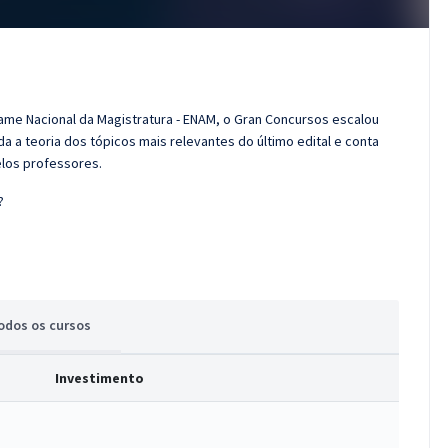
ame Nacional da Magistratura - ENAM, o Gran Concursos escalou
 a teoria dos tópicos mais relevantes do último edital e conta
elos professores.
?
odos
os cursos
Investimento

+-------+

— Task directions —
Set the entire listing down again, exact in every line, without any pictures.

— Output —
ame Nacional da Magistratura - ENAM, o Gran Concursos escalou
 a teoria dos tópicos mais relevantes do último edital e conta
elos professores.
?
odos
os cursos
Investimento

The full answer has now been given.